Could you lay out the text lines of each item below as a JSON list of strings, one string per line, with blank lines left out?

## RECORDED DATA
BEGIN
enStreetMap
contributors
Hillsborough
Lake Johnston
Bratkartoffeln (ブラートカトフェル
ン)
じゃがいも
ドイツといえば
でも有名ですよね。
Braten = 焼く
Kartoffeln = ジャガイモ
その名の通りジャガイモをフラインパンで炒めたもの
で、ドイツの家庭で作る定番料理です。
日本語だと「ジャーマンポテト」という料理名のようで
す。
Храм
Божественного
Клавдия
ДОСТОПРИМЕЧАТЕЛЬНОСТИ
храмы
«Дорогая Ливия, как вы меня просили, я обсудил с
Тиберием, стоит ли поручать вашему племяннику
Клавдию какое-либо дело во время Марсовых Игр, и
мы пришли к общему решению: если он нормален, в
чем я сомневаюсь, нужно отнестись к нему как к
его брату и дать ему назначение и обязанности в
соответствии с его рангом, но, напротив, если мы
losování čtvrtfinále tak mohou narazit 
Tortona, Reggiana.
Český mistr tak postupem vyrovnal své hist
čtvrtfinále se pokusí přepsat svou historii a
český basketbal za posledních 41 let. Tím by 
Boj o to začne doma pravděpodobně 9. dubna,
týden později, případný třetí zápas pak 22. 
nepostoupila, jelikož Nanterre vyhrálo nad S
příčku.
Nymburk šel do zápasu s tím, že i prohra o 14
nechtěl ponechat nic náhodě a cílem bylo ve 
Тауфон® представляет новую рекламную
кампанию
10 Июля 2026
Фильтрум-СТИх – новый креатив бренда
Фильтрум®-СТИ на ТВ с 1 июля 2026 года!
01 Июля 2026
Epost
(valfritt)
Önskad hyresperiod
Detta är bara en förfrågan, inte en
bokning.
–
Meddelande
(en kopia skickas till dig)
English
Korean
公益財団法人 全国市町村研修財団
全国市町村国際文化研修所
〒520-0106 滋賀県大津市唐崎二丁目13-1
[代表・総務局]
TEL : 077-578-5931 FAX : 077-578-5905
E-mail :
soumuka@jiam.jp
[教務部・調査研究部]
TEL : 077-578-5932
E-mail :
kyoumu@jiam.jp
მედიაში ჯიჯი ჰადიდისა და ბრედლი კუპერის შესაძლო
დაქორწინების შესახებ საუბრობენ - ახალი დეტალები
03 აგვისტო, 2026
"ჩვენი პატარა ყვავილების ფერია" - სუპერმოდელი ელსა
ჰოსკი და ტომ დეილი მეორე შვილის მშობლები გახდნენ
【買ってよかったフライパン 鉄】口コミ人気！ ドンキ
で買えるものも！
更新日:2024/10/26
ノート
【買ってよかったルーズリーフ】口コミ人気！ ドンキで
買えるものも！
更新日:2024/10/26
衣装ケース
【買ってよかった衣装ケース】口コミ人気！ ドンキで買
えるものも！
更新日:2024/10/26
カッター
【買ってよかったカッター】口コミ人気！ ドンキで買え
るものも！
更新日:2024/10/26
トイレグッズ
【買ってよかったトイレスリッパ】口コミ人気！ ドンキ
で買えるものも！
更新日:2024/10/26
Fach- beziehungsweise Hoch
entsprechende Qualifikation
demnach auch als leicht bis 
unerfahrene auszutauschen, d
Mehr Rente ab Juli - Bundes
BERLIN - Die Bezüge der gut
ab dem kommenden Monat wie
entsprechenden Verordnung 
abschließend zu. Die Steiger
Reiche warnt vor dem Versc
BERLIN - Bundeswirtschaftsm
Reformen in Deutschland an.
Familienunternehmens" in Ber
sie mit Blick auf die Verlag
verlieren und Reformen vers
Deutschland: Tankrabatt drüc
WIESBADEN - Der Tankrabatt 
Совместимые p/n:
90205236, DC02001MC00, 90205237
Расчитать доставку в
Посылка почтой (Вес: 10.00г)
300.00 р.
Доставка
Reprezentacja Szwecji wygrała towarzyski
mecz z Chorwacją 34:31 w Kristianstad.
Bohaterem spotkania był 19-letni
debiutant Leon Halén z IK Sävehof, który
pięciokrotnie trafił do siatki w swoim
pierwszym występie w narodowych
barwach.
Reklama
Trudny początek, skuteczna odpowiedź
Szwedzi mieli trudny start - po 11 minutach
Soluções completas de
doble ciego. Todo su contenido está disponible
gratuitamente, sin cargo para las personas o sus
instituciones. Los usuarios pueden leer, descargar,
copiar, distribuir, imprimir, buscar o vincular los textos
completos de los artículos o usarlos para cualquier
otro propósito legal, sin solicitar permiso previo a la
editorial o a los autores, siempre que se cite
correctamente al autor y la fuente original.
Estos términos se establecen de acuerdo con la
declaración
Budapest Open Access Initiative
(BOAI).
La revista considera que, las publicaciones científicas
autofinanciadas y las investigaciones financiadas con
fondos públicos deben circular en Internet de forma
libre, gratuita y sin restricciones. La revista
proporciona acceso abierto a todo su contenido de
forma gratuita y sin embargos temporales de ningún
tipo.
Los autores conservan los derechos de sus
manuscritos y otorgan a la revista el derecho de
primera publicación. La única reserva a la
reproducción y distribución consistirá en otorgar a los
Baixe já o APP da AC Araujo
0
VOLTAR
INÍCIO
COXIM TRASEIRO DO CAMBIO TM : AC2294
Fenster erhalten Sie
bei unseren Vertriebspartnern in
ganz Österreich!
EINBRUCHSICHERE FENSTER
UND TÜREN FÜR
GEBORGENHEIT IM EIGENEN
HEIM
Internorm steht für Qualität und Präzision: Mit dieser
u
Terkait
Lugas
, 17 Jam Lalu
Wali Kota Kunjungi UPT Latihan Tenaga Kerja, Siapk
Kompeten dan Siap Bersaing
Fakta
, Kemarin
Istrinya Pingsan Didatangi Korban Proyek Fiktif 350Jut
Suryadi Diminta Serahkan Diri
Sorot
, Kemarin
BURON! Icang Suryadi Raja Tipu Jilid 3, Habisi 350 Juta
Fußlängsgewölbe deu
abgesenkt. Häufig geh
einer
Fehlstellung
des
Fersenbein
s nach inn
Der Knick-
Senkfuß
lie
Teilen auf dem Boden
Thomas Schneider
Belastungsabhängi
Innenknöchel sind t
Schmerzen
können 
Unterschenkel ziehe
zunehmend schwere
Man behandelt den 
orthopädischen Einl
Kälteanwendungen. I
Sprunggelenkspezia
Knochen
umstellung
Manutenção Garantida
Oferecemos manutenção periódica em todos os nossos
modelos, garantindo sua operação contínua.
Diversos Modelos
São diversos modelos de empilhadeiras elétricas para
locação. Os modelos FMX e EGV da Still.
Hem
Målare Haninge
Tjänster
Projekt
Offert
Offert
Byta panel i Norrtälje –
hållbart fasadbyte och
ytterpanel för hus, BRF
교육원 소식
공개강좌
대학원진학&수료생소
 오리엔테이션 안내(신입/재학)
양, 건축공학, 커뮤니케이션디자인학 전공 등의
END
## SOLUTION TO THIS TASK
[
  "enStreetMap",
  "contributors",
  "Hillsborough",
  "Lake Johnston",
  "Bratkartoffeln (ブラートカトフェル",
  "ン)",
  "じゃがいも",
  "ドイツといえば",
  "でも有名ですよね。",
  "Braten = 焼く",
  "Kartoffeln = ジャガイモ",
  "その名の通りジャガイモをフラインパンで炒めたもの",
  "で、ドイツの家庭で作る定番料理です。",
  "日本語だと「ジャーマンポテト」という料理名のようで",
  "す。",
  "Храм",
  "Божественного",
  "Клавдия",
  "ДОСТОПРИМЕЧАТЕЛЬНОСТИ",
  "храмы",
  "«Дорогая Ливия, как вы меня просили, я обсудил с",
  "Тиберием, стоит ли поручать вашему племяннику",
  "Клавдию какое-либо дело во время Марсовых Игр, и",
  "мы пришли к общему решению: если он нормален, в",
  "чем я сомневаюсь, нужно отнестись к нему как к",
  "его брату и дать ему назначение и обязанности в",
  "соответствии с его рангом, но, напротив, если мы",
  "losování čtvrtfinále tak mohou narazit ",
  "Tortona, Reggiana.",
  "Český mistr tak postupem vyrovnal své hist",
  "čtvrtfinále se pokusí přepsat svou historii a",
  "český basketbal za posledních 41 let. Tím by ",
  "Boj o to začne doma pravděpodobně 9. dubna,",
  "týden později, případný třetí zápas pak 22. ",
  "nepostoupila, jelikož Nanterre vyhrálo nad S",
  "příčku.",
  "Nymburk šel do zápasu s tím, že i prohra o 14",
  "nechtěl ponechat nic náhodě a cílem bylo ve ",
  "Тауфон® представляет новую рекламную",
  "кампанию",
  "10 Июля 2026",
  "Фильтрум-СТИх – новый креатив бренда",
  "Фильтрум®-СТИ на ТВ с 1 июля 2026 года!",
  "01 Июля 2026",
  "Epost",
  "(valfritt)",
  "Önskad hyresperiod",
  "Detta är bara en förfrågan, inte en",
  "bokning.",
  "–",
  "Meddelande",
  "(en kopia skickas till dig)",
  "English",
  "Korean",
  "公益財団法人 全国市町村研修財団",
  "全国市町村国際文化研修所",
  "〒520-0106 滋賀県大津市唐崎二丁目13-1",
  "[代表・総務局]",
  "TEL : 077-578-5931 FAX : 077-578-5905",
  "E-mail :",
  "soumuka@jiam.jp",
  "[教務部・調査研究部]",
  "TEL : 077-578-5932",
  "E-mail :",
  "kyoumu@jiam.jp",
  "მედიაში ჯიჯი ჰადიდისა და ბრედლი კუპერის შესაძლო",
  "დაქორწინების შესახებ საუბრობენ - ახალი დეტალები",
  "03 აგვისტო, 2026",
  "\"ჩვენი პატარა ყვავილების ფერია\" - სუპერმოდელი ელსა",
  "ჰოსკი და ტომ დეილი მეორე შვილის მშობლები გახდნენ",
  "【買ってよかったフライパン 鉄】口コミ人気！ ドンキ",
  "で買えるものも！",
  "更新日:2024/10/26",
  "ノート",
  "【買ってよかったルーズリーフ】口コミ人気！ ドンキで",
  "買えるものも！",
  "更新日:2024/10/26",
  "衣装ケース",
  "【買ってよかった衣装ケース】口コミ人気！ ドンキで買",
  "えるものも！",
  "更新日:2024/10/26",
  "カッター",
  "【買ってよかったカッター】口コミ人気！ ドンキで買え",
  "るものも！",
  "更新日:2024/10/26",
  "トイレグッズ",
  "【買ってよかったトイレスリッパ】口コミ人気！ ドンキ",
  "で買えるものも！",
  "更新日:2024/10/26",
  "Fach- beziehungsweise Hoch",
  "entsprechende Qualifikation",
  "demnach auch als leicht bis ",
  "unerfahrene auszutauschen, d",
  "Mehr Rente ab Juli - Bundes",
  "BERLIN - Die Bezüge der gut",
  "ab dem kommenden Monat wie",
  "entsprechenden Verordnung ",
  "abschließend zu. Die Steiger",
  "Reiche warnt vor dem Versc",
  "BERLIN - Bundeswirtschaftsm",
  "Reformen in Deutschland an.",
  "Familienunternehmens\" in Ber",
  "sie mit Blick auf die Verlag",
  "verlieren und Reformen vers",
  "Deutschland: Tankrabatt drüc",
  "WIESBADEN - Der Tankrabatt ",
  "Совместимые p/n:",
  "90205236, DC02001MC00, 90205237",
  "Расчитать доставку в",
  "Посылка почтой (Вес: 10.00г)",
  "300.00 р.",
  "Доставка",
  "Reprezentacja Szwecji wygrała towarzyski",
  "mecz z Chorwacją 34:31 w Kristianstad.",
  "Bohaterem spotkania był 19-letni",
  "debiutant Leon Halén z IK Sävehof, który",
  "pięciokrotnie trafił do siatki w swoim",
  "pierwszym występie w narodowych",
  "barwach.",
  "Reklama",
  "Trudny początek, skuteczna odpowiedź",
  "Szwedzi mieli trudny start - po 11 minutach",
  "Soluções completas de",
  "doble ciego. Todo su contenido está disponible",
  "gratuitamente, sin cargo para las personas o sus",
  "instituciones. Los usuarios pueden leer, descargar,",
  "copiar, distribuir, imprimir, buscar o vincular los textos",
  "completos de los artículos o usarlos para cualquier",
  "otro propósito legal, sin solicitar permiso previo a la",
  "editorial o a los autores, siempre que se cite",
  "correctamente al autor y la fuente original.",
  "Estos términos se establecen de acuerdo con la",
  "declaración",
  "Budapest Open Access Initiative",
  "(BOAI).",
  "La revista considera que, las publicaciones científicas",
  "autofinanciadas y las investigaciones financiadas con",
  "fondos públicos deben circular en Internet de forma",
  "libre, gratuita y sin restricciones. La revista",
  "proporciona acceso abierto a todo su contenido de",
  "forma gratuita y sin embargos temporales de ningún",
  "tipo.",
  "Los autores conservan los derechos de sus",
  "manuscritos y otorgan a la revista el derecho de",
  "primera publicación. La única reserva a la",
  "reproducción y distribución consistirá en otorgar a los",
  "Baixe já o APP da AC Araujo",
  "0",
  "VOLTAR",
  "INÍCIO",
  "COXIM TRASEIRO DO CAMBIO TM : AC2294",
  "Fenster erhalten Sie",
  "bei unseren Vertriebspartnern in",
  "ganz Österreich!",
  "EINBRUCHSICHERE FENSTER",
  "UND TÜREN FÜR",
  "GEBORGENHEIT IM EIGENEN",
  "HEIM",
  "Internorm steht für Qualität und Präzision: Mit dieser",
  "u",
  "Terkait",
  "Lugas",
  ", 17 Jam Lalu",
  "Wali Kota Kunjungi UPT Latihan Tenaga Kerja, Siapk",
  "Kompeten dan Siap Bersaing",
  "Fakta",
  ", Kemarin",
  "Istrinya Pingsan Didatangi Korban Proyek Fiktif 350Jut",
  "Suryadi Diminta Serahkan Diri",
  "Sorot",
  ", Kemarin",
  "BURON! Icang Suryadi Raja Tipu Jilid 3, Habisi 350 Juta",
  "Fußlängsgewölbe deu",
  "abgesenkt. Häufig geh",
  "einer",
  "Fehlstellung",
  "des",
  "Fersenbein",
  "s nach inn",
  "Der Knick-",
  "Senkfuß",
  "lie",
  "Teilen auf dem Boden",
  "Thomas Schneider",
  "Belastungsabhängi",
  "Innenknöchel sind t",
  "Schmerzen",
  "können ",
  "Unterschenkel ziehe",
  "zunehmend schwere",
  "Man behandelt den ",
  "orthopädischen Einl",
  "Kälteanwendungen. I",
  "Sprunggelenkspezia",
  "Knochen",
  "umstellung",
  "Manutenção Garantida",
  "Oferecemos manutenção periódica em todos os nossos",
  "modelos, garantindo sua operação contínua.",
  "Diversos Modelos",
  "São diversos modelos de empilhadeiras elétricas para",
  "locação. Os modelos FMX e EGV da Still.",
  "Hem",
  "Målare Haninge",
  "Tjänster",
  "Projekt",
  "Offert",
  "Offert",
  "Byta panel i Norrtälje –",
  "hållbart fasadbyte och",
  "ytterpanel för hus, BRF",
  "교육원 소식",
  "공개강좌",
  "대학원진학&수료생소",
  " 오리엔테이션 안내(신입/재학)",
  "양, 건축공학, 커뮤니케이션디자인학 전공 등의"
]